Posts Tagged ‘Bone Health’

Iowa Bone Club Spring 2017 Meeting

May 20, 2017 @ 8:21 pm
posted by Dr Ginther

The second meeting of the Iowa Bone Club was a great success.  Hats off to Dudley Phipps, PA, of Iowa Ortho for organizing a great meeting, and to his staff for the work necessary to make it happen.  Thanks to Lilly for assisting in bringing Robert Lindsey, MD, from Helen Hayes Osteoporosis Research Center to be our featured speaker. Thanks to Amgen and Radius for their support as well.

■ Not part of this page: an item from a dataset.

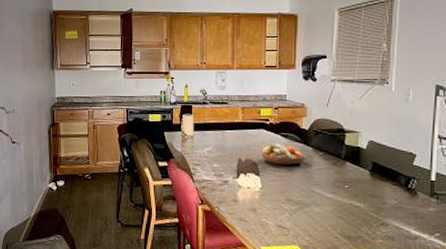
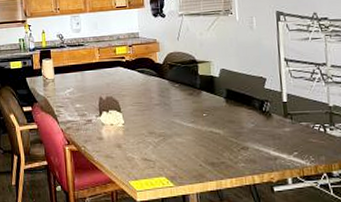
fruit bowl: present [261,143,306,166] -> none [120,79,163,100]

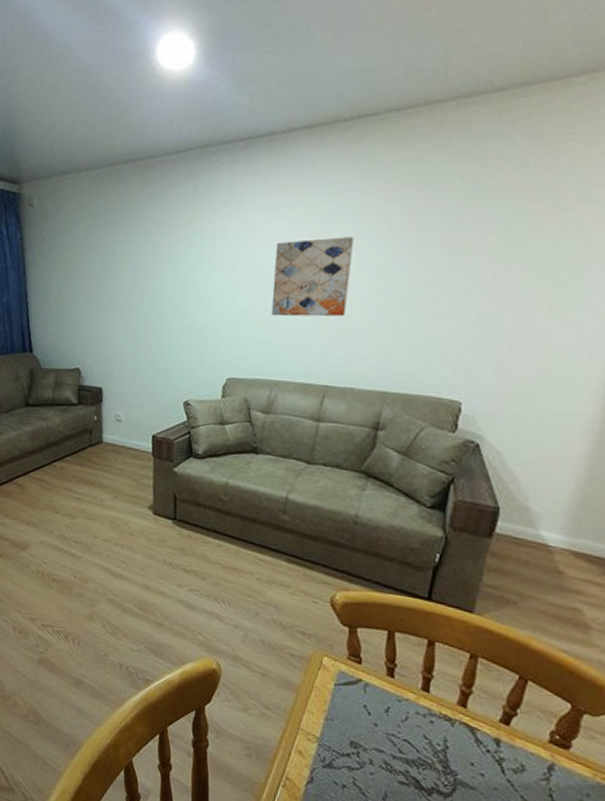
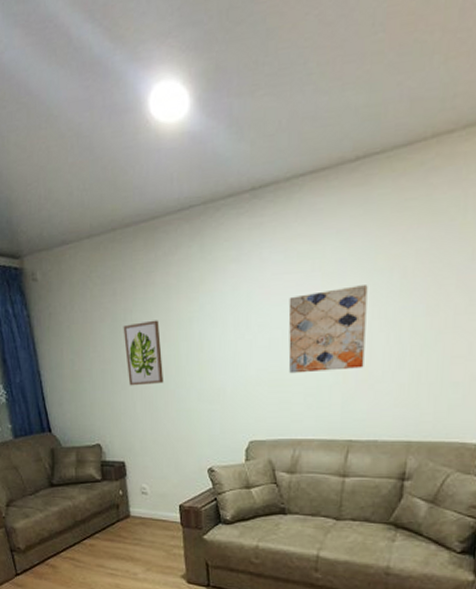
wall art: none [112,253,148,315] -> present [123,320,164,386]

We had over two dozen bone health providers and staff gathered in Des Moines yesterday.  We came from Burlington, Cedar Rapids and Waterloo in the east, from Spirit Lake and Omaha in the west, and many from the center of the state.  Eight outstanding speakers!

We will be meeting in Cedar Rapids in the fall, and Spirit Lake next spring, dates to be announced.

Jay Ginther, MD

President, Iowa Bone Club

National Osteoporosis Prevention Month

May 5, 2017 @ 10:40 pm
posted by Dr Ginther

May is National Osteoporosis Month.  That should be National Osteoporosis Prevention Month.  Or perhaps National Bone Health Optimization Month.

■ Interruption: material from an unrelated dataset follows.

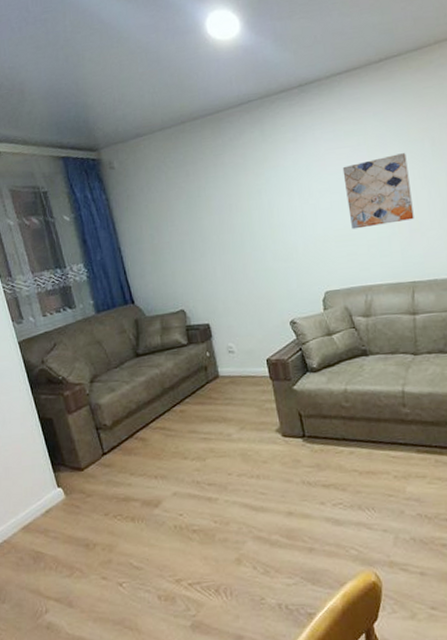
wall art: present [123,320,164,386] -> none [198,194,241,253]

Click on the helpful link to National Osteoporosis Foundation to learn more.

Take Control Naturally by following the posts from earlier this year.  And get a Complete Bone Health Evaluation.

Jay Ginther, MD

“I want to treat my bone health entirely naturally – without any “artificial” medications.”  That might be possible if you are among the less than half of all women not destined to suffer one or more fragility fractures without medication.  Your odds are certainly better if you take all the measures outlined over the past weeks.

Years ago Osteoporosis was rarely a problem.  100 years ago most people died before age 65.  200 years ago most people died before age 40.  We live too long to avoid the natural decline in bone health.  (I would rather live long and deal with medications).

When I was in medical school (45 years ago) we lived entirely naturally in terms of bone health.  Most woman, and some men, became stooped forward with “humpback” kyphosis until they fell, broke a hip and either died or were shipped to a nursing home forever.  There was nothing we could do to prevent that.

Now we know a bunch of natural things we can do to postpone that scenario, but we cannot prevent it entirely in many people without adding medication.  Adding medication may be “cheating”, but I would rather stay active and enjoy life.

Take Control Naturally as long as you can, but evaluate your bone health periodically and add osteoporosis medication when your fracture risk rises.

Jay Ginther, MD

So how do you find out what aspects of your bone health are pretty good already, what will be easy to fix, and what will take some real work?  Start with a Complete Bone Health Evaluation.

DXA is about 1/3 of the story and should include both hips and spine.  When you are as old as I am, the spine probably is too arthritic to be really accurate, but helps complete the picture.  If you have had a total hip replacement, you should use the non-dominant forearm.

VFA will pick up many persons at increased fracture risk who are missed by DXA alone.  You should ask for VFA, especially if you or a parent have kyphosis (humpback) or have lost height.

The FRAX calculation picks up different individuals at high fracture risk.

Blood tests should include CBC, CMP, TSH, PTH, and 25-hydroxy Vitamin D as a start.  Further testing may be needed.

A medical history and examination focused on bone issues is a critical part of the full consultation.  We allot a minimum of 30 minutes for discussion.  Often a follow-up visit is needed to be sure both we and our patients are clear on the whole picture.

DXA alone misses over half of the individuals who need to improve their bone health.  Get a Complete Bone Health Evaluation.